WHAT YOU NEED TO DO —
Please repeat every entry exactly as written, but skip the pictures.

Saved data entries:
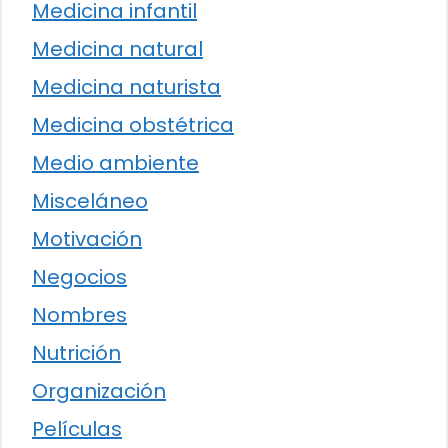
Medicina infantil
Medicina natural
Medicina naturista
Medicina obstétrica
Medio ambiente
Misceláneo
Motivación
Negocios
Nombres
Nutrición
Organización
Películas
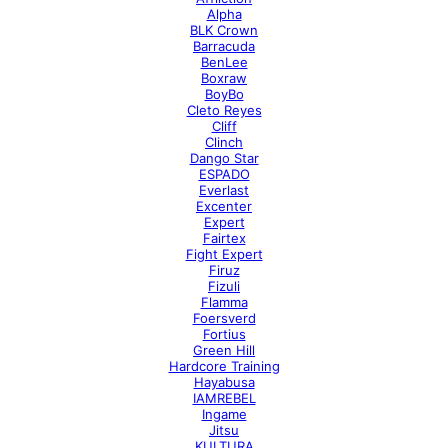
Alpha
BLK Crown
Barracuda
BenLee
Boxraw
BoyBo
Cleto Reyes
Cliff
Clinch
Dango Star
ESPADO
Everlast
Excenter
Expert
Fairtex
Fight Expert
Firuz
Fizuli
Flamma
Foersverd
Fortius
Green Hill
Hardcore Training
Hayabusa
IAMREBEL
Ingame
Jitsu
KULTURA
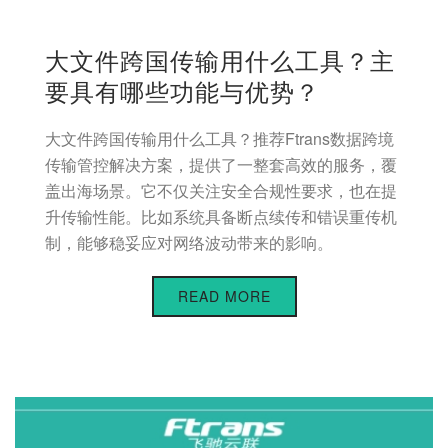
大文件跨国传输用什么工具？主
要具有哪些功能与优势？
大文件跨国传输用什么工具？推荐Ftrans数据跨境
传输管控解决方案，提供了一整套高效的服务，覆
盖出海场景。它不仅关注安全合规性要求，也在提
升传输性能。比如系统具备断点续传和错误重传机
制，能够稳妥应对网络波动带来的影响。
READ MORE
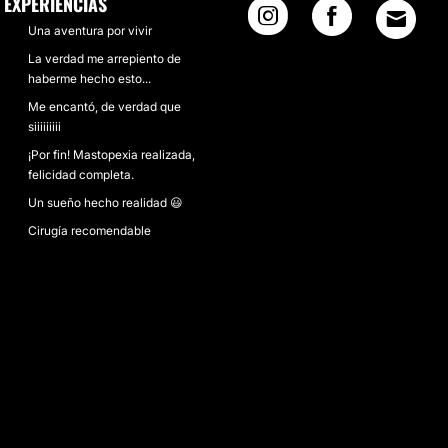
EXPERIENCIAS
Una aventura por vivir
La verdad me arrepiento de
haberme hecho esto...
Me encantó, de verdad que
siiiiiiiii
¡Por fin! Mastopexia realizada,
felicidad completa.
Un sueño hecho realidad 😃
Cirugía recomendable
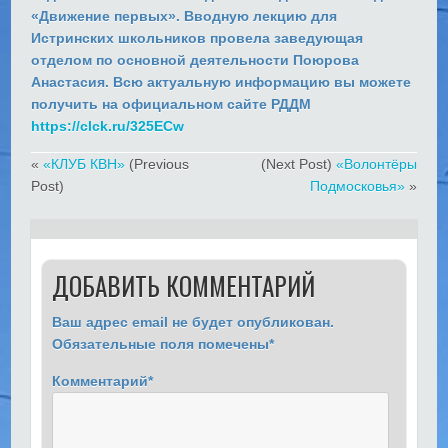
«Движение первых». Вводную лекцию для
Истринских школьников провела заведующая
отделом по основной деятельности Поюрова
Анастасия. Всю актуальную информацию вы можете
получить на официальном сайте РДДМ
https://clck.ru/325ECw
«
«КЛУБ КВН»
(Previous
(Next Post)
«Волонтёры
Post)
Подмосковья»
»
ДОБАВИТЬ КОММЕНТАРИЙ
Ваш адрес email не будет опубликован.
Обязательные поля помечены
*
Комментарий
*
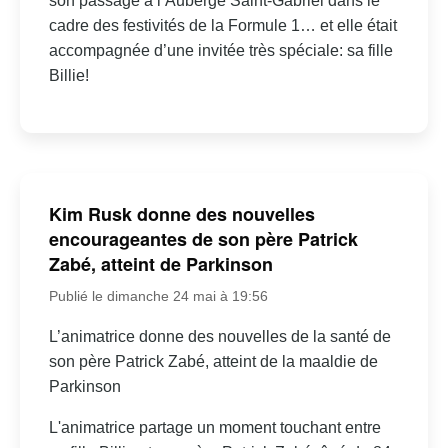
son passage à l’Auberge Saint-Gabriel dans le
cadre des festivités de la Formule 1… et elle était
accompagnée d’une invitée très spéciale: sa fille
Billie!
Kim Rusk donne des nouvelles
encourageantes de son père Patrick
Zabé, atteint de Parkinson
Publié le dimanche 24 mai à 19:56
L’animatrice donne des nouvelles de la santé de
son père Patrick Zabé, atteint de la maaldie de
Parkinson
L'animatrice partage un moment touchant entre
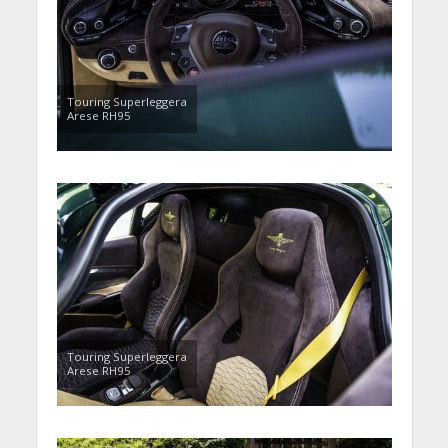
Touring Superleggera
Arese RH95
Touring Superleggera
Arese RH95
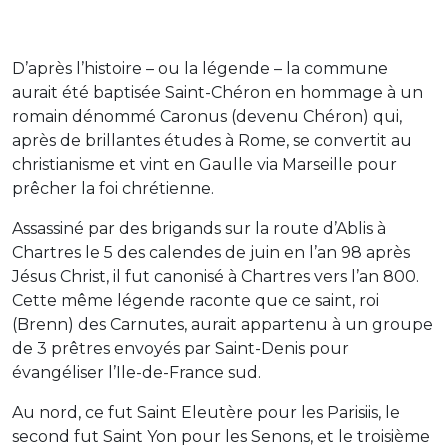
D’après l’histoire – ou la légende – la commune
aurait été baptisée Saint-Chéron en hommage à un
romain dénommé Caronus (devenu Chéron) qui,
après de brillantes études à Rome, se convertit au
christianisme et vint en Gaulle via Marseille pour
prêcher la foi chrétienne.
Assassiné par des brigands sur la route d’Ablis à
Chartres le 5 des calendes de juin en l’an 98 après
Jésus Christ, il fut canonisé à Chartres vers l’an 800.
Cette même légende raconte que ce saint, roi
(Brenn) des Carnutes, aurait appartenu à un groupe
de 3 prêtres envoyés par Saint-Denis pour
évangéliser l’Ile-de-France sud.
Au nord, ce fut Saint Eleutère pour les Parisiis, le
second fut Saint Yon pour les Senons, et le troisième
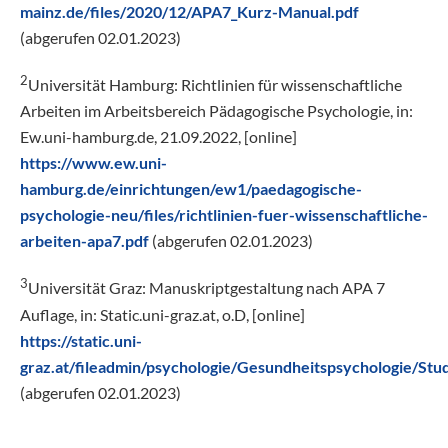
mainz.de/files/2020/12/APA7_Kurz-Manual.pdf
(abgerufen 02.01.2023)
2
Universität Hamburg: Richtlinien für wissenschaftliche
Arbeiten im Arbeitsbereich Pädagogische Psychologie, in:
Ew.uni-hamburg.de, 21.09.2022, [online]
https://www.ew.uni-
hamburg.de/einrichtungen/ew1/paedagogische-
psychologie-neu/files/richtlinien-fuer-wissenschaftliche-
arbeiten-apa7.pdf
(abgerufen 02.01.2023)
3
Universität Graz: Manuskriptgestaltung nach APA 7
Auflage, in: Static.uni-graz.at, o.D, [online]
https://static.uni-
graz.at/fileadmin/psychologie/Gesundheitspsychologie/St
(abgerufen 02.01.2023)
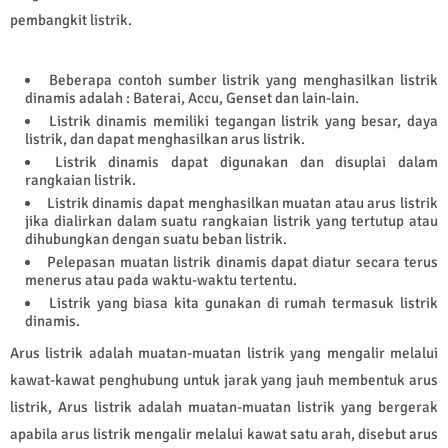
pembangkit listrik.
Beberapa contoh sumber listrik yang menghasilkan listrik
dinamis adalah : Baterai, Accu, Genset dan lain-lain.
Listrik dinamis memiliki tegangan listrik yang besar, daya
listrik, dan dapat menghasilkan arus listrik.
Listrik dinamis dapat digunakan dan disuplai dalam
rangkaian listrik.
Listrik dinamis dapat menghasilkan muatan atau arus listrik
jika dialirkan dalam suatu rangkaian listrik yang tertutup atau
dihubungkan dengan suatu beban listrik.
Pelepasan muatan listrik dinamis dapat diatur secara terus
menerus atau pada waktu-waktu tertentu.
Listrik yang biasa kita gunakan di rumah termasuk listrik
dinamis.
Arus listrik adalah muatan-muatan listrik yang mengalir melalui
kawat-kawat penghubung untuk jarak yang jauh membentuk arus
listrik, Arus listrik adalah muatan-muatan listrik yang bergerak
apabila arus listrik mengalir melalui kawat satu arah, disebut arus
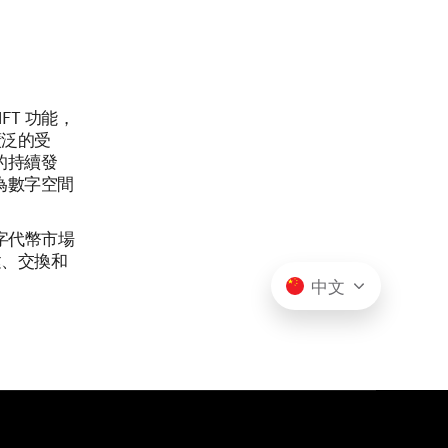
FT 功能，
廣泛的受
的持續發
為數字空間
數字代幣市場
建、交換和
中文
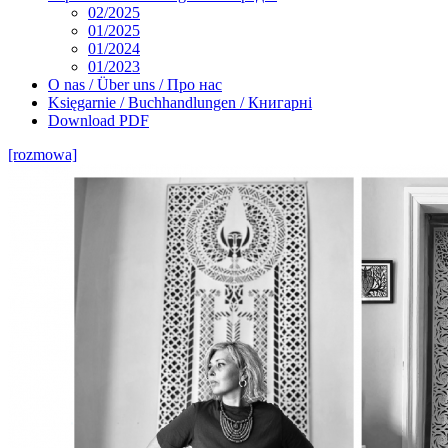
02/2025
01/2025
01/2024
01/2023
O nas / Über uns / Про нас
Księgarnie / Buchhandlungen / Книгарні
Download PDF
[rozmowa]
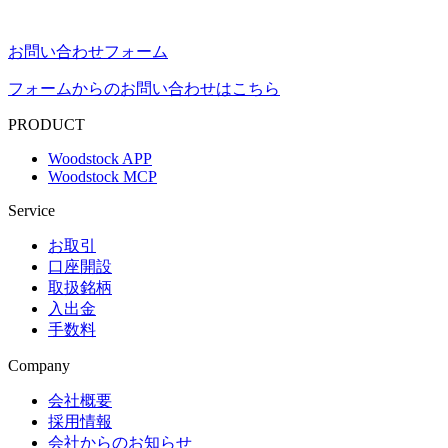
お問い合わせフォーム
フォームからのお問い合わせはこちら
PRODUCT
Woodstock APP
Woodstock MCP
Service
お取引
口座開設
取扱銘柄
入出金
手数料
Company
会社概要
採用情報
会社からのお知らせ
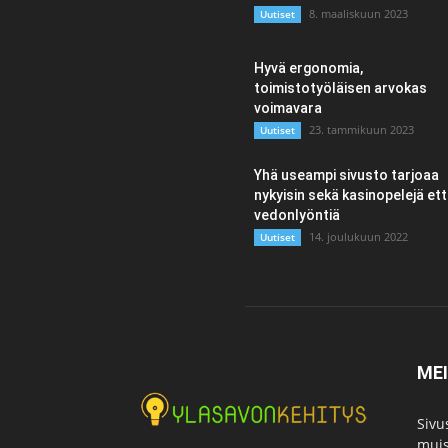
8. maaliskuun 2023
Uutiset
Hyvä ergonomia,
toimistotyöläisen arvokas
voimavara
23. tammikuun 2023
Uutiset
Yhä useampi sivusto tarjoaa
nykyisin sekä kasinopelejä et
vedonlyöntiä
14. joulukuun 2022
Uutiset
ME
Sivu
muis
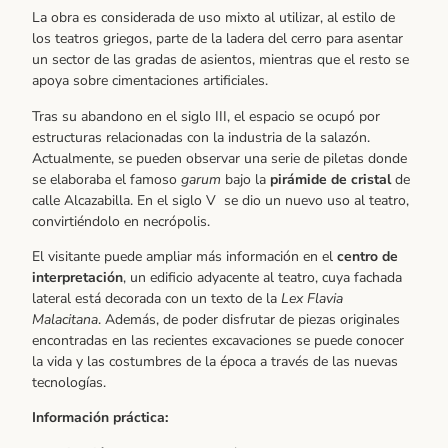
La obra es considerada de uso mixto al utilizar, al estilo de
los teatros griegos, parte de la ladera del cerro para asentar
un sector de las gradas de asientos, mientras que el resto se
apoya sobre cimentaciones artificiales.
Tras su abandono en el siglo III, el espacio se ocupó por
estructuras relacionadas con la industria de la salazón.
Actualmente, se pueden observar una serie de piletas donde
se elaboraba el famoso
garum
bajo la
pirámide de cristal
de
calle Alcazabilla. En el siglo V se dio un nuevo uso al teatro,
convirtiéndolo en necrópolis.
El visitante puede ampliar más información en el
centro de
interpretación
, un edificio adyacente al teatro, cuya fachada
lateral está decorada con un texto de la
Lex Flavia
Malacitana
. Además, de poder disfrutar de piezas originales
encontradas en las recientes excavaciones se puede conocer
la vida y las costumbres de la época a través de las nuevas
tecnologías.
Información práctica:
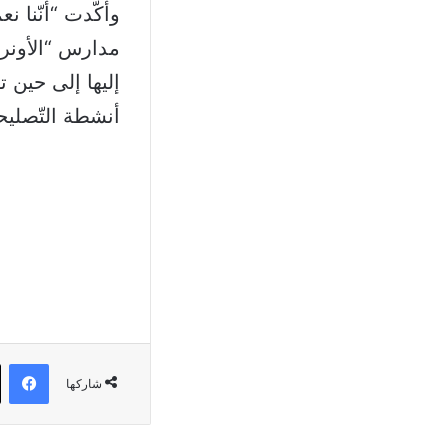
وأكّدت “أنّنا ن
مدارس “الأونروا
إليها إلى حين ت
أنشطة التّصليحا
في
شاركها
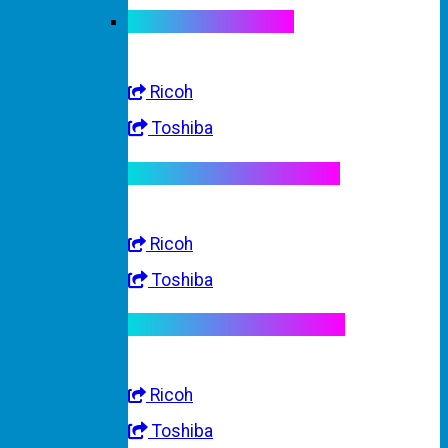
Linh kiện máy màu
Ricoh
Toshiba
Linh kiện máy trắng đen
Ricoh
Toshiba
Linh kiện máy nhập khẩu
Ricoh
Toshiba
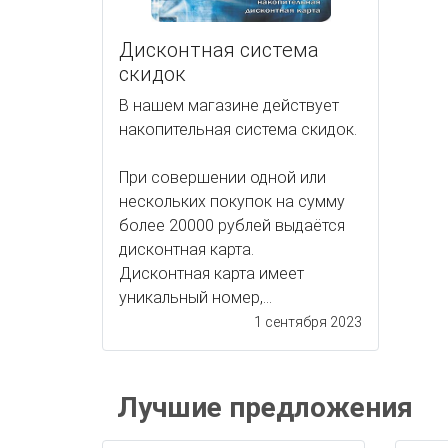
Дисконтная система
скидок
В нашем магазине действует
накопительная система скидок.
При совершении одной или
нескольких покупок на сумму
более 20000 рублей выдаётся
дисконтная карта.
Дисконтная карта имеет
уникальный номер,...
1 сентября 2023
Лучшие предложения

WRITTEN SOLUTION —
Medicina infantil
Medicina natural
Medicina naturista
Medicina obstétrica
Medio ambiente
Misceláneo
Motivación
Negocios
Nombres
Nutrición
Organización
Películas
Alpha
BLK Crown
Barracuda
BenLee
Boxraw
BoyBo
Cleto Reyes
Cliff
Clinch
Dango Star
ESPADO
Everlast
Excenter
Expert
Fairtex
Fight Expert
Firuz
Fizuli
Flamma
Foersverd
Fortius
Green Hill
Hardcore Training
Hayabusa
IAMREBEL
Ingame
Jitsu
KULTURA
大文件跨国传输用什么工具？主
要具有哪些功能与优势？
大文件跨国传输用什么工具？推荐Ftrans数据跨境
传输管控解决方案，提供了一整套高效的服务，覆
盖出海场景。它不仅关注安全合规性要求，也在提
升传输性能。比如系统具备断点续传和错误重传机
制，能够稳妥应对网络波动带来的影响。
READ MORE
EXPERIENCIAS
Una aventura por vivir
La verdad me arrepiento de
haberme hecho esto...
Me encantó, de verdad que
siiiiiiiii
¡Por fin! Mastopexia realizada,
felicidad completa.
Un sueño hecho realidad 😃
Cirugía recomendable
«Движение первых». Вводную лекцию для
Истринских школьников провела заведующая
отделом по основной деятельности Поюрова
Анастасия. Всю актуальную информацию вы можете
получить на официальном сайте РДДМ
https://clck.ru/325ECw
«
«КЛУБ КВН»
(Previous
(Next Post)
«Волонтёры
Post)
Подмосковья»
»
ДОБАВИТЬ КОММЕНТАРИЙ
Ваш адрес email не будет опубликован.
Обязательные поля помечены
*
Комментарий
*
son passage à l’Auberge Saint-Gabriel dans le
cadre des festivités de la Formule 1… et elle était
accompagnée d’une invitée très spéciale: sa fille
Billie!
Kim Rusk donne des nouvelles
encourageantes de son père Patrick
Zabé, atteint de Parkinson
Publié le dimanche 24 mai à 19:56
L’animatrice donne des nouvelles de la santé de
son père Patrick Zabé, atteint de la maaldie de
Parkinson
L'animatrice partage un moment touchant entre
Touring Superleggera
Arese RH95
Touring Superleggera
Arese RH95
D’après l’histoire – ou la légende – la commune
aurait été baptisée Saint-Chéron en hommage à un
romain dénommé Caronus (devenu Chéron) qui,
après de brillantes études à Rome, se convertit au
christianisme et vint en Gaulle via Marseille pour
prêcher la foi chrétienne.
Assassiné par des brigands sur la route d’Ablis à
Chartres le 5 des calendes de juin en l’an 98 après
Jésus Christ, il fut canonisé à Chartres vers l’an 800.
Cette même légende raconte que ce saint, roi
(Brenn) des Carnutes, aurait appartenu à un groupe
de 3 prêtres envoyés par Saint-Denis pour
évangéliser l’Ile-de-France sud.
Au nord, ce fut Saint Eleutère pour les Parisiis, le
second fut Saint Yon pour les Senons, et le troisième
mainz.de/files/2020/12/APA7_Kurz-Manual.pdf
(abgerufen 02.01.2023)
2
Universität Hamburg: Richtlinien für wissenschaftliche
Arbeiten im Arbeitsbereich Pädagogische Psychologie, in:
Ew.uni-hamburg.de, 21.09.2022, [online]
https://www.ew.uni-
hamburg.de/einrichtungen/ew1/paedagogische-
psychologie-neu/files/richtlinien-fuer-wissenschaftliche-
arbeiten-apa7.pdf
(abgerufen 02.01.2023)
3
Universität Graz: Manuskriptgestaltung nach APA 7
Auflage, in: Static.uni-graz.at, o.D, [online]
https://static.uni-
graz.at/fileadmin/psychologie/Gesundheitspsychologie/St
(abgerufen 02.01.2023)
pembangkit listrik.
Beberapa contoh sumber listrik yang menghasilkan listrik
dinamis adalah : Baterai, Accu, Genset dan lain-lain.
Listrik dinamis memiliki tegangan listrik yang besar, daya
listrik, dan dapat menghasilkan arus listrik.
Listrik dinamis dapat digunakan dan disuplai dalam
rangkaian listrik.
Listrik dinamis dapat menghasilkan muatan atau arus listrik
jika dialirkan dalam suatu rangkaian listrik yang tertutup atau
dihubungkan dengan suatu beban listrik.
Pelepasan muatan listrik dinamis dapat diatur secara terus
menerus atau pada waktu-waktu tertentu.
Listrik yang biasa kita gunakan di rumah termasuk listrik
dinamis.
Arus listrik adalah muatan-muatan listrik yang mengalir melalui
kawat-kawat penghubung untuk jarak yang jauh membentuk arus
listrik, Arus listrik adalah muatan-muatan listrik yang bergerak
apabila arus listrik mengalir melalui kawat satu arah, disebut arus
FT 功能，
廣泛的受
的持續發
為數字空間
數字代幣市場
建、交換和
中文
02/2025
01/2025
01/2024
01/2023
O nas / Über uns / Про нас
Księgarnie / Buchhandlungen / Книгарні
Download PDF
[rozmowa]
お問い合わせフォーム
フォームからのお問い合わせはこちら
PRODUCT
Woodstock APP
Woodstock MCP
Service
お取引
口座開設
取扱銘柄
入出金
手数料
Company
会社概要
採用情報
会社からのお知らせ
8. maaliskuun 2023
Uutiset
Hyvä ergonomia,
toimistotyöläisen arvokas
voimavara
23. tammikuun 2023
Uutiset
Yhä useampi sivusto tarjoaa
nykyisin sekä kasinopelejä et
vedonlyöntiä
14. joulukuun 2022
Uutiset
ME
Sivu
muis
La obra es considerada de uso mixto al utilizar, al estilo de
los teatros griegos, parte de la ladera del cerro para asentar
un sector de las gradas de asientos, mientras que el resto se
apoya sobre cimentaciones artificiales.
Tras su abandono en el siglo III, el espacio se ocupó por
estructuras relacionadas con la industria de la salazón.
Actualmente, se pueden observar una serie de piletas donde
se elaboraba el famoso
garum
bajo la
pirámide de cristal
de
calle Alcazabilla. En el siglo V se dio un nuevo uso al teatro,
convirtiéndolo en necrópolis.
El visitante puede ampliar más información en el
centro de
interpretación
, un edificio adyacente al teatro, cuya fachada
lateral está decorada con un texto de la
Lex Flavia
Malacitana
. Además, de poder disfrutar de piezas originales
encontradas en las recientes excavaciones se puede conocer
la vida y las costumbres de la época a través de las nuevas
tecnologías.
Información práctica:
وأكّدت “أنّنا ن
مدارس “الأونروا
إليها إلى حين ت
أنشطة التّصليحا
في
شاركها
Linh kiện máy màu
Ricoh
Toshiba
Linh kiện máy trắng đen
Ricoh
Toshiba
Linh kiện máy nhập khẩu
Ricoh
Toshiba
Дисконтная система
скидок
В нашем магазине действует
накопительная система скидок.
При совершении одной или
нескольких покупок на сумму
более 20000 рублей выдаётся
дисконтная карта.
Дисконтная карта имеет
уникальный номер,...
1 сентября 2023
Лучшие предложения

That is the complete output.